Experimental overview

Overview of the
Kapitza-Dirac-Talbot-Lau Interferometer

The Kapitza-Dirac-Talbot-Lau interferometer has been in operation since 2006 and is continuously remodelled. It consists of a source, the interferometer and a detector. In order to avoid any influence from external factors it is built into a vacuum chamber that is mounted on a vibration isolated optical table.

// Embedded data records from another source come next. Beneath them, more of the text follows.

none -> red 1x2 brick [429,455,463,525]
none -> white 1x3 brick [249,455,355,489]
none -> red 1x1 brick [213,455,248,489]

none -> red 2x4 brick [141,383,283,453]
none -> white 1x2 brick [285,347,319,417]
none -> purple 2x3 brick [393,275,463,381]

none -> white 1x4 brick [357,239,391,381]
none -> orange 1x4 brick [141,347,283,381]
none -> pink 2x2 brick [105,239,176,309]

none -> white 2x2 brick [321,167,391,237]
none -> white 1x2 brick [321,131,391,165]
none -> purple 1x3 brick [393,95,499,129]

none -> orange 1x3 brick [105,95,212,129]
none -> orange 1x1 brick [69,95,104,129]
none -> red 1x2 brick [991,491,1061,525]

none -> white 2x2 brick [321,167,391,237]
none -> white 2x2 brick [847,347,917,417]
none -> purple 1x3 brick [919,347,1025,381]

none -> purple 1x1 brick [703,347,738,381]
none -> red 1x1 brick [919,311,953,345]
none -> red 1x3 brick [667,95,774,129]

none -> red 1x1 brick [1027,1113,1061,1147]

While we can describe the molecules in the source and in the detector by classical physics, inside the interferometer we want to analyze phenomena that can only be described by the physics of quantum mechanical matter waves.

kdtli_setup_EN

The molecules (pink beam) exit the source, a small oven for molecules, through a nozzle. The beam can be delimited by the source opening (S1) and two slits (S2, S3). In the interferometer, they pass through three consecutive gratings (G1, LG, G3). The first grating widens the molecular wave function and generates a spatially coherent molecular beam. At the second grating (LG), a standing laser light wave, the molecules get diffracted according to the Kapitza Dirac effect. Quantum interference generates a self image of the diffractive structure (Talbot-Lau effect) at the position of the third grating (G3). This grating can scan the interference pattern as a mask. A mass spectrometer detects the molecules that pass the third grating. In order to measure the velocity of the molecules a chopper wheel can be moved into the beam.